Laeta: For me, the beacon was always the characters, because the story always exists in service of the characters and their emotional journeys.
Patrick: And the characters do things you don’t think they’re going to do when you begin – that’s for fucking sure.
Laeta: And generally, with every movie in existence – but specifically with time travel movies, there will be plot holes, because the paradoxes are real, and there’s nothing you can do about that. So you have to pick which plot holes you can live with and decide what you think the audiences will go along with, because the characters are cool and the moment that sells the scene is cool.
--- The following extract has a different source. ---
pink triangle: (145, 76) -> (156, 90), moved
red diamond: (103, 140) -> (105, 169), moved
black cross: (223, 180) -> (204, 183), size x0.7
Look at Terminator 2, which is as close to a perfect action movie as anyone will ever make. At the beginning, you think Robert Patrick’s character is human, so by the time you figure out he’s metal, you don’t ask yourself how something metal could be sent back in a time sphere, when it’s clearly established in canon by the same director and writer of the first movie, that if it’s dead, it won’t go. But you don’t care. You don’t give a shit. Now, if he showed up as metal, you would have cared. And T2 has a different paradox than the first movie does. Why doesn’t Sarah ever say to herself, “Wait a minute, if I change the future and prevent the apocalypse, that means the father of my child never comes back to me, and that means my child is never born?” She never has that conversation and you never think about it while you’re watching it, even though it’s a pretty straightforward time travel paradox.
Can you describe any scenes that were fleshed out, but were jettisoned or materially changed, for practical reasons?
Laeta: There was a scene we wrote when Sarah was a child, asking Guardian over and over again for a tea party. And you eventually see the tea party set up, but then we reveal that Sarah’s actually being trained to snipe – to shoot the teacups.
And given that Guardian has interacted with Sarah since she was nine years old, is his attachment to her simply the result of acquiring data over time, or is he achieving a true bond and a higher consciousness?
Laeta: It’s an arguable point. I could go both ways.
Patrick: I’d say yes to a higher consciousness. I think he is self aware, because he’s teaching Sarah and Sarah’s teaching him. And just because he isn’t human, that doesn’t mean he doesn’t love her and it doesn’t mean he wouldn’t die to protect her, and it’s not just because of his programming. This goes beyond that. And Arnold’s character – his mere existence and how he interacts, is the key hope for the future.
Laeta: But that’s from T2, when Sarah says: “Because if a machine—a Terminator – can learn the value of a human life, maybe we can too.”